As I mentioned on SPHERES Slack, the table for VOI/VOC https://github.com/CDCgov/datasets-sars-cov-2/blob/master/datasets/sars-cov-2-voivoc.tsv is missing accessions for the consensus sequence.

Screen Shot 2021-10-05 at 5 27 08 AM

Would be great to add these Genbank/GISAID accessions and also possibly the PANGO lineage assigned at the time these were generated, along with version. But accessions would be most crucial to add.

lskatz commented 3 years ago

So for example in the VOI/VOC dataset, we have a sample name hCoV-19_Wales_PHWC-4C8F5E_2021 which would correspond to the GISAID sample with the same name but substitute _ for /, ie, hCoV-19/Wales/PHWC-4C8F5E/2021. Does that answer this issue?

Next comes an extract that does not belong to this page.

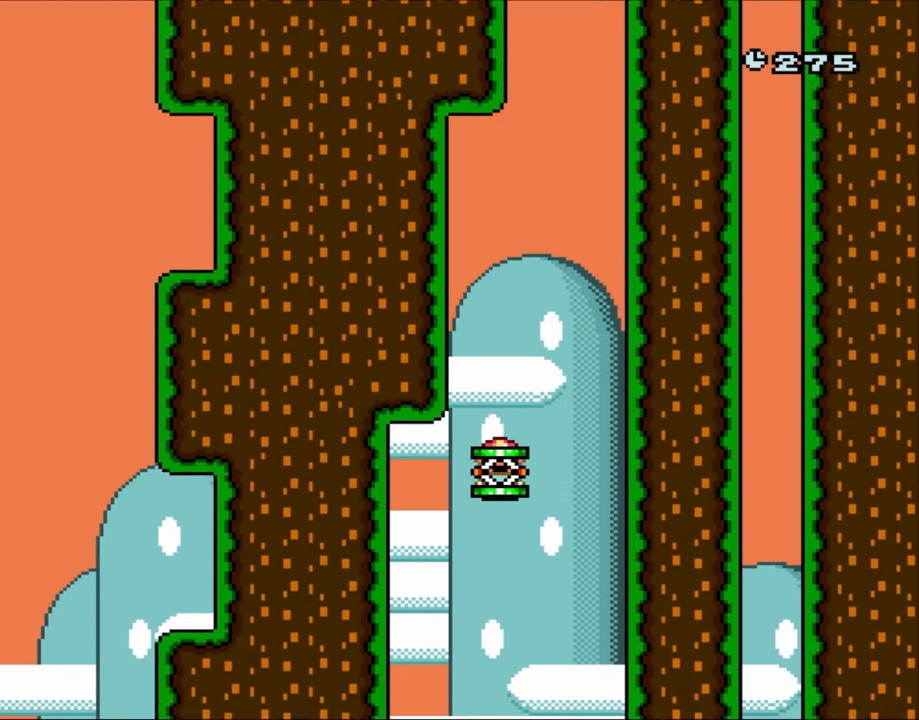
{"buttons": ["Y", "DPAD_LEFT"], "events": [[33, "DPAD_LEFT", "up"], [33, "Y", "down"], [67, "DPAD_RIGHT", "down"], [67, "X", "up"], [233, "DPAD_LEFT", "down"], [233, "DPAD_RIGHT", "up"]]}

proychou commented 3 years ago

Doesn't really help because we'd still need to look these up one by one in GISAID after doing those substitutions. Alternatively, if one has access they could query the larger GISAID metadata file. It seems like unnecessary steps though, and not everyone has access to those datasets. However, if accessions were provided, those could be entered directly into the GISAID search tool which all users have access to.

It's also inconsistent between the voc and non-voc set. The latter does have the Genbank accessions. Seems like the best solution would just be to provide Genbank/GISAID accessions for both, no?

lskatz commented 3 years ago

Hi @proychou does @daisy0223 's latest address the issue?

proychou commented 3 years ago

Yes, perfect! Thank you!!

lskatz commented 3 years ago

Okay great. Thank you for your feedback and helping us make these datasets better!